Abscesses round the tonsils are quite common, and follow tonsillitis. The patient, who is usually a child, has a tense swelling above and behind one of his tonsils, displacing it downwards and forwards. Non-operative treatment is almost always successful, and is much safer than draining it, which is a heroic procedure and is seldom necessary, because much of the swelling is inflammatory oedema.
PERITONSILLAR ABSCESSES For the general method see Section 5.2.
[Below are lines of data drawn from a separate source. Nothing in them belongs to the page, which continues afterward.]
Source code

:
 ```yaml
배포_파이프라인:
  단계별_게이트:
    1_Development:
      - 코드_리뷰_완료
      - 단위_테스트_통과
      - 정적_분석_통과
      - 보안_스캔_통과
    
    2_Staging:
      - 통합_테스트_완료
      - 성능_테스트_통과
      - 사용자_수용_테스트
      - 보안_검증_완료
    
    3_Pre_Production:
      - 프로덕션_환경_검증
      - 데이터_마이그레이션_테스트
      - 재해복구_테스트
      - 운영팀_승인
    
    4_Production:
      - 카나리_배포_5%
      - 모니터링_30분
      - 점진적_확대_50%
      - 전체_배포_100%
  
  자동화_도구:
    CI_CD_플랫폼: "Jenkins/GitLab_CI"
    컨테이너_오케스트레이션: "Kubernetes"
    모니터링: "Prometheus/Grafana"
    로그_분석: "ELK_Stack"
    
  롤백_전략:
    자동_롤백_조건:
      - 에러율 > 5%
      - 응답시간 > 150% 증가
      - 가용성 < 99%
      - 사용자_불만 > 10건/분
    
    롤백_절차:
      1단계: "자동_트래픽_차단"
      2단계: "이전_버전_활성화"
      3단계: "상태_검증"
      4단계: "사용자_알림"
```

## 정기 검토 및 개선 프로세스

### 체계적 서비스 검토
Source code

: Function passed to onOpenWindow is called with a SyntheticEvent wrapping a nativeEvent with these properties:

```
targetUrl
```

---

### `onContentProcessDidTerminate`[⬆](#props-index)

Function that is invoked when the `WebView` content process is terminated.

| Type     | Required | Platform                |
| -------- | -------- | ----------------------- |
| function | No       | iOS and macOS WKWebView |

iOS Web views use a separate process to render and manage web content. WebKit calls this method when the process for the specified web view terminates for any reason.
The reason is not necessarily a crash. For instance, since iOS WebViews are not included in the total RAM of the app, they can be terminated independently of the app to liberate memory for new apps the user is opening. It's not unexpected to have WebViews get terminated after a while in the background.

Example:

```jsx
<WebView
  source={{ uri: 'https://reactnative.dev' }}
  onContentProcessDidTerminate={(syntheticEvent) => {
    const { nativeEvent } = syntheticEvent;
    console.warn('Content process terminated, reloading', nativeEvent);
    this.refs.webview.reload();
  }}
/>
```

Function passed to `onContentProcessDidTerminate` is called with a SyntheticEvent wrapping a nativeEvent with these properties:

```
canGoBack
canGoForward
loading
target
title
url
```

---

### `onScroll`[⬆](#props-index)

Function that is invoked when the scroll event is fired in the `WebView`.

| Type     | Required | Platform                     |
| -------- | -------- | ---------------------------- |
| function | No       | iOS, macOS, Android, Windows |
NON-OPERATIVE TREATMENT. Admit the patient, and give him intramuscular benzyl penicillin, or ampicillin, or intravenous chloramphenicol (2.9). He will also need intravenous fluids and morphine or pethidine. He should respond within 24 hours and his abscess will probably burst spontaneously, or the inflammation will subside sufficiently to make drainage much easier.
INCISION. In the unlikely event that he fails to respond to non-operative treatment, sit him upright in a chair with his head supported, and a gag in his mouth. Get a very good headlight.
Spray his pharynx with a local anaesthetic solution, such as 4% lignocaine. If he cannot open his mouth wide enough, you may have to give him a general anaesthetic, intubate him, and place him on his side with his head as low as possible. If intubation is impossible, give him ketamine and keep his head down.
Use a guarded scalpel to incise the abscess over its most prominent part, as in Fig. 5-6. Divide only the mucosa, then use sinus forceps to find pus by Hilton's method (5-3).
CAUTION ! (1) Don't let him inhale pus. (2) Have suction instantly available.
If severe bleeding follows and you cannot control it, try firm compression through his mouth with a tightly rolled swab, or tight mattress sutures. Tying his external carotid artery is a heroic last resort (3.3), and means that you have put your knife too deep.